R. Samson Raphael Hirsch wrote an essay titled "Trusting the Torah's Sages" that was first published by Dr. Mordechai Breuer in 1976 in the journal Ha-Ma'ayan. It was translated into English by Yehoshua Leiman for Light magazine and then published in a booklet titled "Two Giants Speak" in 2002 by Neve Yerushalayim. R. Hirsch explained that Hazal relied on the science of their contemporaries and that many of their scientific statements have their origin in those sources. An example he brings is the statement in Bava Kama 16a that seven years after a person's death, his spine turns into a snake unless he bowed at modim. This seems quite outlandish but is mirrored in the writings of Pliny. Clearly, R. Hirsch says, Hazal's source for this statement of fact was their contemporary science.
R. Eliyahu Dessler was of the following view, according to his close student and editor, R. Aryeh Carmell (B.D.D. 6, Winter 1998, p. 57):
Rabbi Dessler, with his commonsense approach, sought neither to deny scientific facts nor to assume drastic changes in nature since the time of Hazal. He accepted that Hazal did not get their ideas on nature from revelation, but from their cultural environment.This approach is seen in Mikhtav Me-Eliyahu, vol. 4 p. 355 n. 4 in which R. Dessler is quoted as stating that, contrary to the claims of the Gemara, wildcats do not contain venom in their nails, streams are not warmer at night because the sun passes under the earth and lice are not generated spontaneously.
One of the most recent debates of this nature revolves around DNA testing. The Gemara (Nidah 31a) states that a person's blood comes from his mother. Therefore, one could conclude that a DNA comparison of a child's and his father's blood cannot determine relation. And so do some posekim rule (e.g. Tzitz Eliezer 13:104). R. Yitzhak Herzog (in a letter published in Assia 5), however, argued forcefully against this position because science has clearly demonstrated that such matching works. Hazal, he states, had no received tradition on this matter and science has disproven the Gemara's statement.
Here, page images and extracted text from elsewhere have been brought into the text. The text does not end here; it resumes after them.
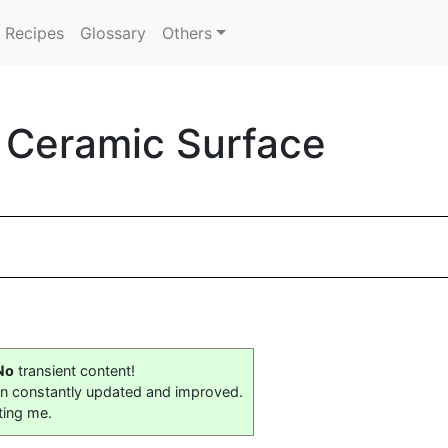
Recipes
Glossary
Others
n Ceramic Surface
No
transient content!
on constantly updated and improved.
ting me.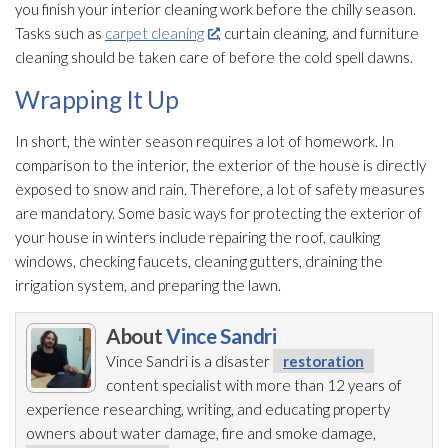
you finish your interior cleaning work before the chilly season.
Tasks such as
carpet cleaning
, curtain cleaning, and furniture
cleaning should be taken care of before the cold spell dawns.
Wrapping It Up
In short, the winter season requires a lot of homework. In
comparison to the interior, the exterior of the house is directly
exposed to snow and rain. Therefore, a lot of safety measures
are mandatory. Some basic ways for protecting the exterior of
your house in winters include repairing the roof, caulking
windows, checking faucets, cleaning gutters, draining the
irrigation system, and preparing the lawn.
About
Vince Sandri
Vince Sandri is a disaster
restoration
content specialist with more than 12 years of
experience researching, writing, and educating property
owners about water damage, fire and smoke damage,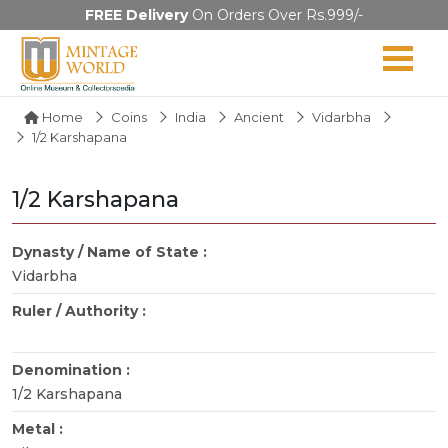
FREE Delivery
On Orders Over Rs.999/-
Home
Coins
India
Ancient
Vidarbha
1/2 Karshapana
1/2 Karshapana
Dynasty / Name of State :
Vidarbha
Ruler / Authority :
Denomination :
1/2 Karshapana
Metal :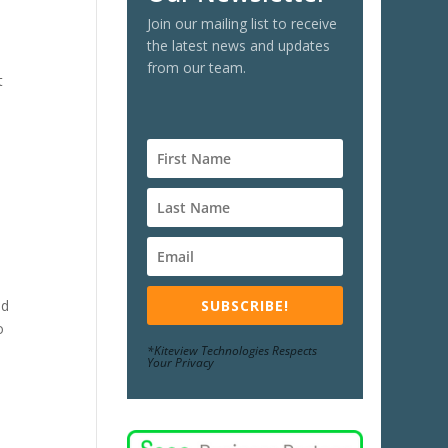
Join our mailing list to receive
the latest news and updates
from our team.
t
SUBSCRIBE!
nd
o
*Kiteview Technologies Respects
Your Privacy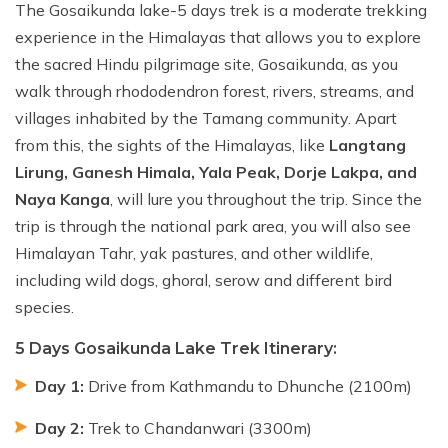
The Gosaikunda lake-5 days trek is a moderate trekking
experience in the Himalayas that allows you to explore
the sacred Hindu pilgrimage site, Gosaikunda, as you
walk through rhododendron forest, rivers, streams, and
villages inhabited by the Tamang community. Apart
from this, the sights of the Himalayas, like
Langtang
Lirung, Ganesh Himala, Yala Peak, Dorje Lakpa, and
Naya Kanga
, will lure you throughout the trip. Since the
trip is through the national park area, you will also see
Himalayan Tahr, yak pastures, and other wildlife,
including wild dogs, ghoral, serow and different bird
species.
5 Days Gosaikunda Lake Trek Itinerary:
Day 1:
Drive from Kathmandu to Dhunche (2100m)
Day 2:
Trek to Chandanwari (3300m)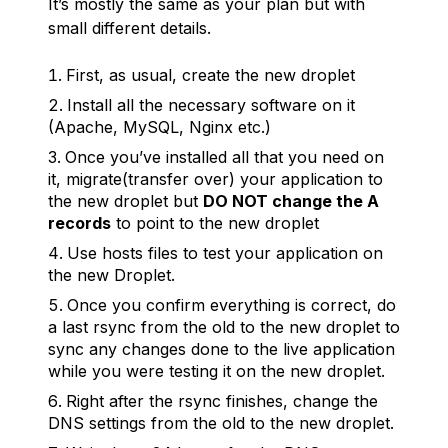
It’s mostly the same as your plan but with
small different details.
First, as usual, create the new droplet
Install all the necessary software on it
(Apache, MySQL, Nginx etc.)
Once you’ve installed all that you need on
it, migrate(transfer over) your application to
the new droplet but
DO NOT change the A
records
to point to the new droplet
Use hosts files to test your application on
the new Droplet.
Once you confirm everything is correct, do
a last rsync from the old to the new droplet to
sync any changes done to the live application
while you were testing it on the new droplet.
Right after the rsync finishes, change the
DNS settings from the old to the new droplet.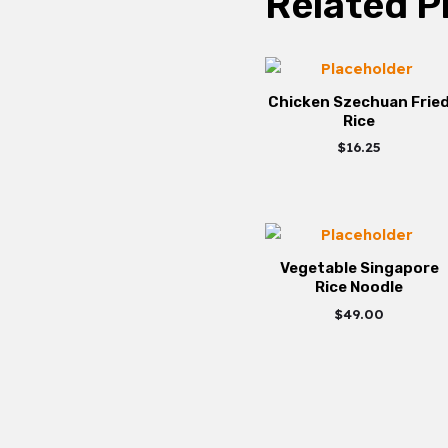
Related P
Chicken Szechuan Frie
Rice
$
16.25
Vegetable Singapore
Rice Noodle
$
49.00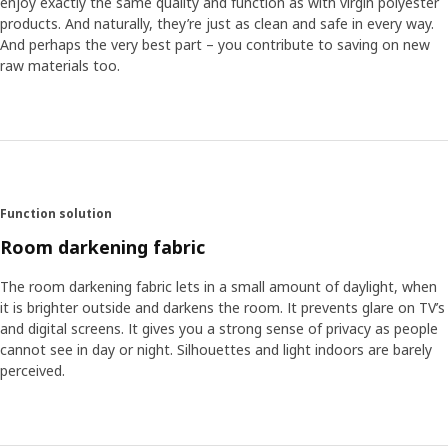
enjoy exactly the same quality and function as with virgin polyester
products. And naturally, they’re just as clean and safe in every way.
And perhaps the very best part – you contribute to saving on new
raw materials too.
Function solution
Room darkening fabric
The room darkening fabric lets in a small amount of daylight, when
it is brighter outside and darkens the room. It prevents glare on TV’s
and digital screens. It gives you a strong sense of privacy as people
cannot see in day or night. Silhouettes and light indoors are barely
perceived.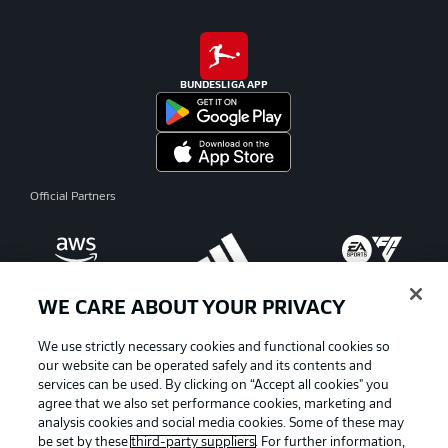
BUNDESLIGA APP
Official Partners
WE CARE ABOUT YOUR PRIVACY
We use strictly necessary cookies and functional cookies so
our website can be operated safely and its contents and
services can be used. By clicking on “Accept all cookies" you
agree that we also set performance cookies, marketing and
analysis cookies and social media cookies. Some of these may
be set by these
third-party suppliers
. For further information,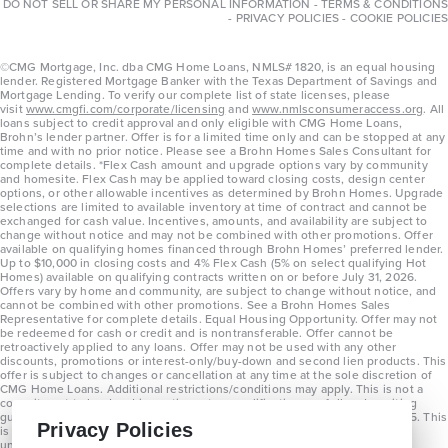
DO NOT SELL OR SHARE MY PERSONAL INFORMATION
-
TERMS & CONDITIONS
-
PRIVACY POLICIES
-
COOKIE POLICIES
©CMG Mortgage, Inc. dba CMG Home Loans, NMLS# 1820, is an equal housing
lender. Registered Mortgage Banker with the Texas Department of Savings and
Mortgage Lending. To verify our complete list of state licenses, please
visit
www.cmgfi.com/corporate/licensing
and
www.nmlsconsumeraccess.org
. All
loans subject to credit approval and only eligible with CMG Home Loans,
Brohn’s lender partner. Offer is for a limited time only and can be stopped at any
time and with no prior notice. Please see a Brohn Homes Sales Consultant for
complete details. *Flex Cash amount and upgrade options vary by community
and homesite. Flex Cash may be applied toward closing costs, design center
options, or other allowable incentives as determined by Brohn Homes. Upgrade
selections are limited to available inventory at time of contract and cannot be
exchanged for cash value. Incentives, amounts, and availability are subject to
change without notice and may not be combined with other promotions. Offer
available on qualifying homes financed through Brohn Homes’ preferred lender.
Up to $10,000 in closing costs and 4% Flex Cash (5% on select qualifying Hot
Homes) available on qualifying contracts written on or before July 31, 2026.
Offers vary by home and community, are subject to change without notice, and
cannot be combined with other promotions. See a Brohn Homes Sales
Representative for complete details. Equal Housing Opportunity. Offer may not
be redeemed for cash or credit and is nontransferable. Offer cannot be
retroactively applied to any loans. Offer may not be used with any other
discounts, promotions or interest-only/buy-down and second lien products. This
offer is subject to changes or cancellation at any time at the sole discretion of
CMG Home Loans. Additional restrictions/conditions may apply. This is not a
commitment to lend and is contingent on qualification per full underwriting
guidelines. Program will be available on loans disclosed on or after 8/28/25. This
Privacy Policies
is not a commitment to lend and is contingent on qualification per full
underwriting guidelines. Exterior home renderings are for representation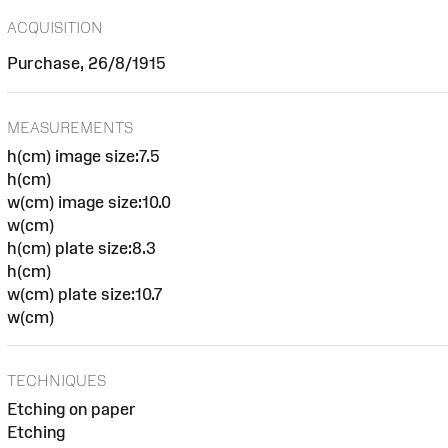
ACQUISITION
Purchase, 26/8/1915
MEASUREMENTS
h(cm) image size:7.5
h(cm)
w(cm) image size:10.0
w(cm)
h(cm) plate size:8.3
h(cm)
w(cm) plate size:10.7
w(cm)
TECHNIQUES
Etching on paper
Etching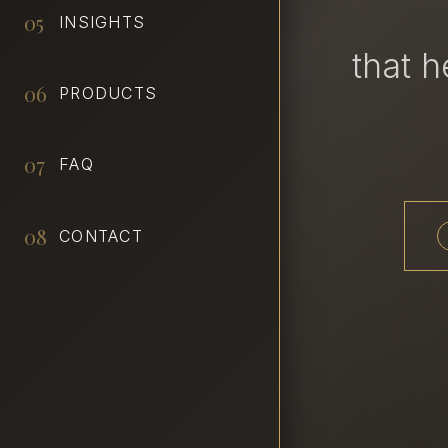
05
INSIGHTS
that 
06
PRODUCTS
07
FAQ
08
CONTACT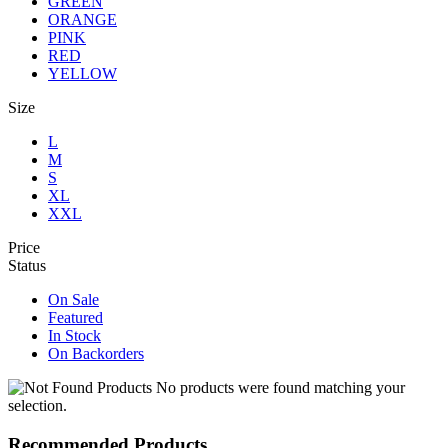
GREEN
ORANGE
PINK
RED
YELLOW
Size
L
M
S
XL
XXL
Price
Status
On Sale
Featured
In Stock
On Backorders
No products were found matching your
selection.
Recommended Products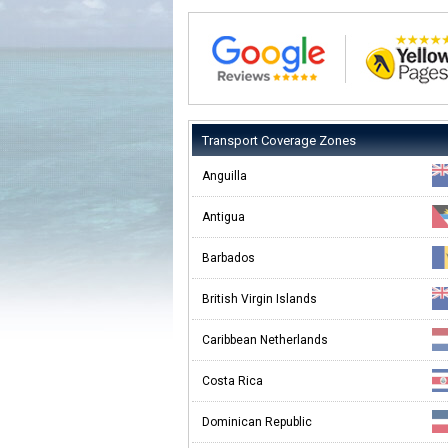
Transport Coverage Zones
Anguilla
Antigua
Barbados
British Virgin Islands
Caribbean Netherlands
Costa Rica
Dominican Republic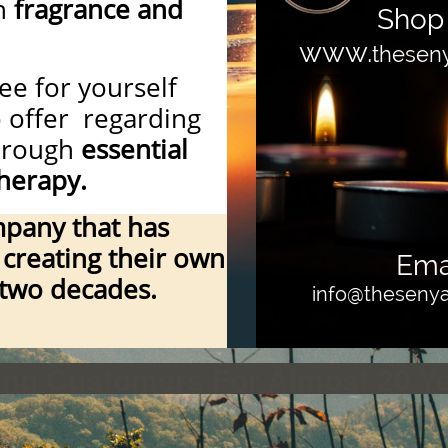
n
fragrance and
Shop 
www.
thesen
ee for yourself
o offer regarding
through
essential
herapy.
pany that has
creating their own
Emai
 two decades.
info@thesen
ying Customers For Almost 20 Y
R. Yosef Qafah, in a number of places, also argues similarly. In his notes to Moreh Nevukhim 2:8, he comments that the above-mentioned debate between the sages of Israel and the sages of the nation is of interest mainly to "Archaeologists of Astronomy" because the science is outdated (see also his notes to 2:24). He writes similarly in his notes to Mishneh Torah (Hilkhos Yesodei Ha-Torah ch. 3 n. 1). In his notes to MT Hilkhos Shabbos (ch. 11 n. 4), R. Qafah states that the Gemara was incorrect about the spontaneous generation of lice.
R. Eddie Reichman, in the most recent issue of Jewish Action, wrote a glowing review of Mysterious Creatures (reprinted here with permission) and provided a good bibliography on this topic. I would only add to it R. Yehuda Levi's Ha-Mada She-Ba-Torah, recently translated as The Science in Torah (Feldheim: 2004). Also, see my essay here.
To summarize this long but insufficient post, there is a clear history to claims that Hazal's scientific knowledge was based on the theories current in their time and can be disproven by later scientific discoveries. This debate continues to our time, with scholars on both sides of the disagreement.